Protective eyewear ranges from simple, impact-resistant safety glasses to ultraviolet (UV) or chemical-resistant eye protection. It is therefore important to use the correct eyewear for the application.
Eye protection serves many functions including protecting employees from flying object, heat, UV rays, and chemicals. However, while it is essential, finding the correct eyewear for the application and the employee can be a challenge.
Velibanti Nhlanhla Sukati, in his 2014 paper titled: Workplace Eye Injuries: A literature review, for the School of Health and Science at the University of Kwazulu-Natal, notes that in the absence of adequate safety precautions, eye injuries in the workplace can be caused through exposure to chemicals, lasers, or heat.
He writes: Previous studies have reported that the workplace is the most common location in which adults experience eye injuries.”
According to Sukati, there are about 70,000 reported cases of temporary or permanent visual loss due to an eye injury in the
United States (US) each year, with about 1000 preventable injuries occurring in the workplace every day.
Sukati notes that the construction industry is one of the most at-risk sectors with 71 percent of injuries. These are caused by welding, grinding, cutting, hammering and drilling. Around 60 percent of incidents are caused by high-speed machinery.
Occupational Care South Africa (OCSA) suggests a few basic safety measures that can be used to prevent eye injuries.
The first of these is maintaining equipment and safety features such as machine guards.
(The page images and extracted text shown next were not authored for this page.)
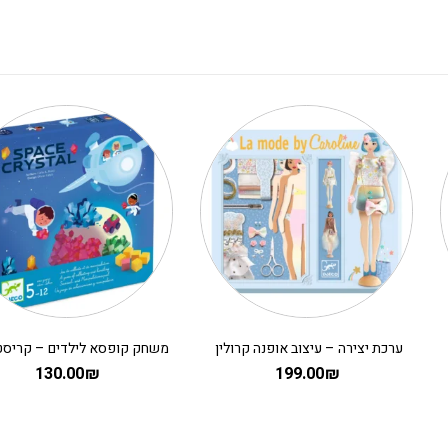
ערכת יצירה – עיצוב אופנה קרולין
130.00
₪
199.00
₪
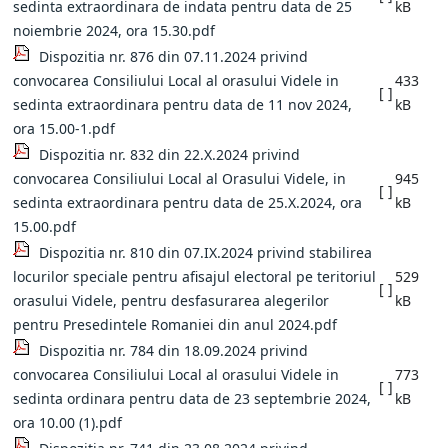
sedinta extraordinara de indata pentru data de 25
kB
noiembrie 2024, ora 15.30.pdf
Dispozitia nr. 876 din 07.11.2024 privind
convocarea Consiliului Local al orasului Videle in
433
[ ]
sedinta extraordinara pentru data de 11 nov 2024,
kB
ora 15.00-1.pdf
Dispozitia nr. 832 din 22.X.2024 privind
convocarea Consiliului Local al Orasului Videle, in
945
[ ]
sedinta extraordinara pentru data de 25.X.2024, ora
kB
15.00.pdf
Dispozitia nr. 810 din 07.IX.2024 privind stabilirea
locurilor speciale pentru afisajul electoral pe teritoriul
529
[ ]
orasului Videle, pentru desfasurarea alegerilor
kB
pentru Presedintele Romaniei din anul 2024.pdf
Dispozitia nr. 784 din 18.09.2024 privind
convocarea Consiliului Local al orasului Videle in
773
[ ]
sedinta ordinara pentru data de 23 septembrie 2024,
kB
ora 10.00 (1).pdf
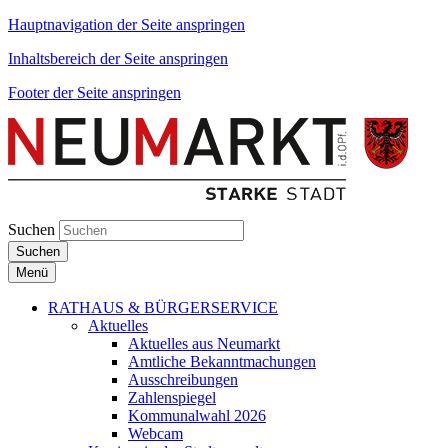
Hauptnavigation der Seite anspringen
Inhaltsbereich der Seite anspringen
Footer der Seite anspringen
Suchen
Suchen
Menü
RATHAUS & BÜRGERSERVICE
Aktuelles
Aktuelles aus Neumarkt
Amtliche Bekanntmachungen
Ausschreibungen
Zahlenspiegel
Kommunalwahl 2026
Webcam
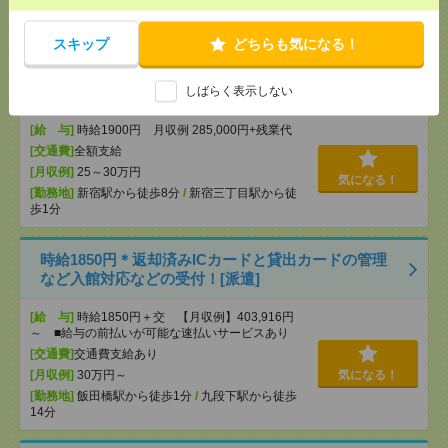
[月収例]
10～15万円
気になる！
[勤務地]
町田駅から徒歩13分
スキップ
どちらも気になる！
（証券資格いかせそう！）時給1900円～株の注文受
付／40-60代活躍[派遣]
しばらく表示しない
[給 与]
時給1900円 月収例 285,000円+残業代
[交通費]
全額支給
[月収例]
25～30万円
気になる！
[勤務地]
新宿駅から徒歩8分
/
新宿三丁目駅から徒
歩1分
時給1850円＊返却済みICカードと貸出カードの管理
など入館対応などの受付！[派遣]
[給 与]
時給1850円＋交 【月収例】403,916円
～ ■給与の前払いが可能な速払いサービスあり
[交通費]
交通費支給あり
[月収例]
30万円～
気になる！
[勤務地]
飯田橋駅から徒歩1分
/
九段下駅から徒歩
14分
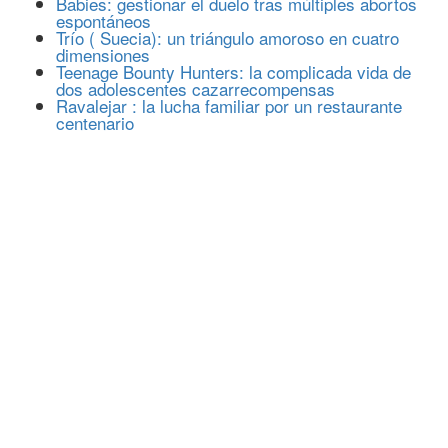
Babies: gestionar el duelo tras múltiples abortos
espontáneos
Trío ( Suecia): un triángulo amoroso en cuatro
dimensiones
Teenage Bounty Hunters: la complicada vida de
dos adolescentes cazarrecompensas
Ravalejar : la lucha familiar por un restaurante
centenario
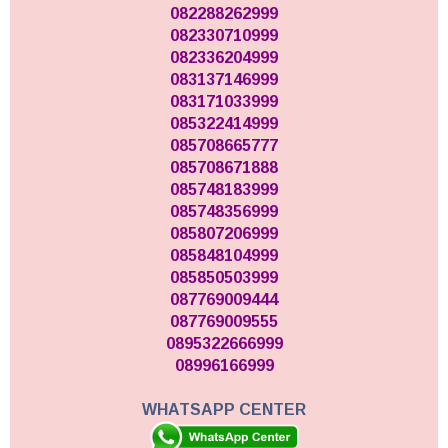
082288262999
082330710999
082336204999
083137146999
083171033999
085322414999
085708665777
085708671888
085748183999
085748356999
085807206999
085848104999
085850503999
087769009444
087769009555
0895322666999
08996166999
WHATSAPP CENTER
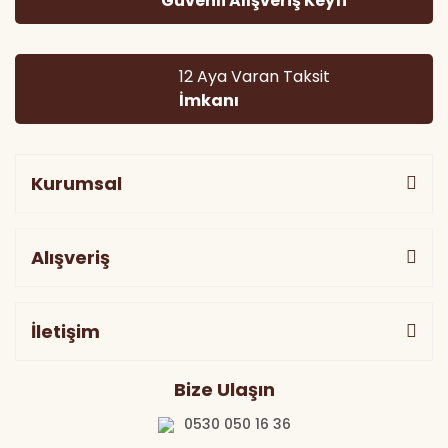
Güvenli Alışveriş Keyfi
Gönder
12 Aya Varan Taksit
İmkanı
Kurumsal
Alışveriş
İletişim
Bize Ulaşın
0530 050 16 36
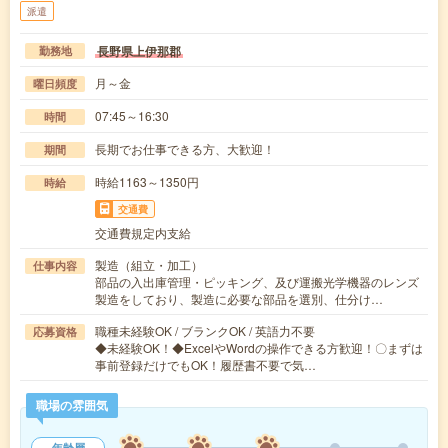
派遣
長野県上伊那郡
勤務地
月～金
曜日頻度
07:45～16:30
時間
長期でお仕事できる方、大歓迎！
期間
時給1163～1350円
時給
交通費
交通費規定内支給
製造（組立・加工）
仕事内容
部品の入出庫管理・ピッキング、及び運搬光学機器のレンズ
製造をしており、製造に必要な部品を選別、仕分け…
職種未経験OK / ブランクOK / 英語力不要
応募資格
◆未経験OK！◆ExcelやWordの操作できる方歓迎！〇まずは
事前登録だけでもOK！履歴書不要で気…
職場の雰囲気
年齢層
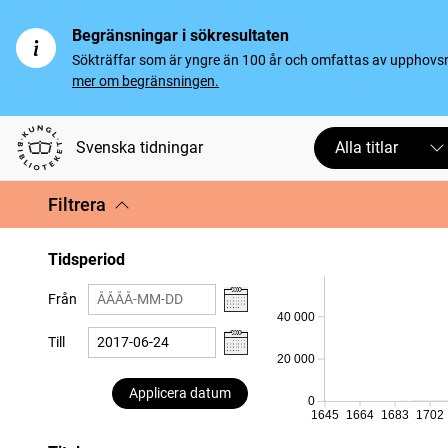
Begränsningar i sökresultaten
Sökträffar som är yngre än 100 år och omfattas av upphovsrät
mer om begränsningen.
Svenska tidningar
Alla titlar
Filtrera
Tidsperiod
Från
40 000
Till
20 000
Applicera datum
0
1645
1664
1683
1702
Bystanders also need to be a safe distance from machinery, and employees should be fitted with eye or face protection that fits properly and stays in place.
The eye protection should always be kept in a clean working condition and employees should be adequately trained in using the particular eyewear.
OCSA also suggests that personal protective equipment (PPE), such as hard hats and eye prutection, be dusted off before it is removed to avoid dust particles entering the person’s eyes.
“Employees should avoid rubbing their eyes with dirty hands or clothing; first aid procedures for an eye injury should be put in place: and an eywash fountain or quick-deluge shower should be provided.” OCSA adds.
In addition to implementing these basic safety procedures to avoid eye injuries, companies need to invest in eye protection that fits the application and employee. The company needs to first establish whether the application requires safety glasses, goggles or a face shield.
“The construction industry is one of the most at-risk sectors with 71 percent of injuries. Around 60 percent of incidents are caused by high-speed machinery.”
Safety glasses, for example, might be sufficient for an employee working in a dusty environment (along with a half-face shield to avoid inhaling dust particles), while a full-face shield is required for an employee using welding equipment.
The main factors to consider are impact, heat, chemicals, dust and optical radiation. The latter is a risk to workers operating anyform of laser (or comparable equipment) during which they areexposed to high heat, and/or UV, infrared and reflected light.
It is always advisable to contact a PPE supplier for expert advice when purchasing eyewear. Most suppliers can also fit the protective eyewear with prescription lenses.